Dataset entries
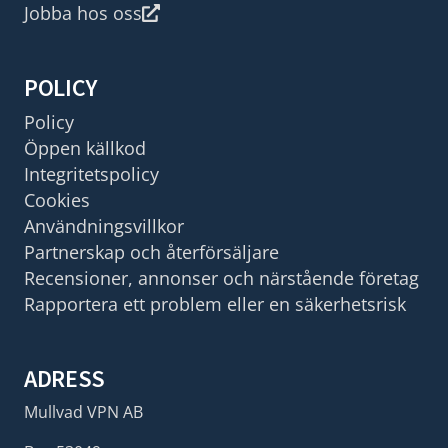
Jobba hos oss
POLICY
Policy
Öppen källkod
Integritetspolicy
Cookies
Användningsvillkor
Partnerskap och återförsäljare
Recensioner, annonser och närstående företag
Rapportera ett problem eller en säkerhetsrisk
ADRESS
Mullvad VPN AB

§ **ACTION ITEM**
Repeat every line of text in the material above without any changes, and leave the pictures out.

§ **TASK SOLUTION**
Jobba hos oss
POLICY
Policy
Öppen källkod
Integritetspolicy
Cookies
Användningsvillkor
Partnerskap och återförsäljare
Recensioner, annonser och närstående företag
Rapportera ett problem eller en säkerhetsrisk
ADRESS
Mullvad VPN AB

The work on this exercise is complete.